Obwohl, am allerdeprimierendsten wirkt die in Lapointes „Maman, Papa“ aus Kinderperspektive geschilderte Entfremdung und gegenseitige Schikane eines Elternpaares, das ist schon hart. Da tut es gut, wenn Tharaud bisweilen buchstäblich in die Tasten haut und beispielsweise den Chanson zuvor, der von im Wasser tanzenden Fischen und in der Luft flatternden Schmetterlingen handelt, mit flirrenden Pianotrillern aufhellt.

Kraftvolle Zugaben
Dass derlei Lieder aber nicht nur auf der persönlich-emotionalen, sondern auch auf der gesellschaftlich-sozialen Ebene wirken, erklärt Kidjo selber, als sie die augenblickliche Immigrationspolitik kritisiert und von ihrer eigenen Abreise aus Benin und dem Zurücklassen ihrer Familie spricht. Wir Menschen seien alle nur Immigranten auf dieser Erde, sagt Kidjo und leitet damit über zu Pierre Perrets „Lily“, dem Lied über eine Immigrantin aus Somalia, die sich in Paris aus Abfalleimern ernährt.

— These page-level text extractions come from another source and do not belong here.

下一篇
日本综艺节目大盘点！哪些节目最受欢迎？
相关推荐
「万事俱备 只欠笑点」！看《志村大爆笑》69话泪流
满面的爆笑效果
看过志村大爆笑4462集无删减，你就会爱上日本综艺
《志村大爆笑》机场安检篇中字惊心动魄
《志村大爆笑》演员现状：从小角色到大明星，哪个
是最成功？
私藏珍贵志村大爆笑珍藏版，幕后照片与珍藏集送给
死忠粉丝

Aufbauend sind dann allein die als drei Zugaben gespielten Klassiker, mit denen Kidjo und Tharaud auf 90 Konzertminuten kommen. Edith Piafs „Padam, Padam“ – komponiert von Norbert Glanzberg und Henri Contet – und Piafs „La Vie en Rose“ sind diese Titel, mit denen Kidjo ihre Stimmgewalt ausspielt und den großen „Spatz von Paris“ sogar noch übertönt.
Dass Angélique Kidjo dann das Friedenslied „Göttingen“ von Barbara teils sogar auf Deutsch singt – erst zum zweiten Mal in ihrer Karriere, trotz Dresden oder Hamburg als vorhergegangener Stationen ihrer Tournee –, ist selbstverständlich ein ganz besonderer, berührender Höhepunkt.
Das zuletzt in ihrer zweiten Heimatsprache Yoruba (neben Fon) und zu Johann Sebastian Bachs barocker Kunst der Fuge leise gesungene „Aïsha“ von Kidjos 2010 erschienenem Album „Õyo“ unterstreicht zuletzt die Vertrautheit der Sängerin mit den Musikkulturen der Welt sowie die Besinnlichkeit des Abends.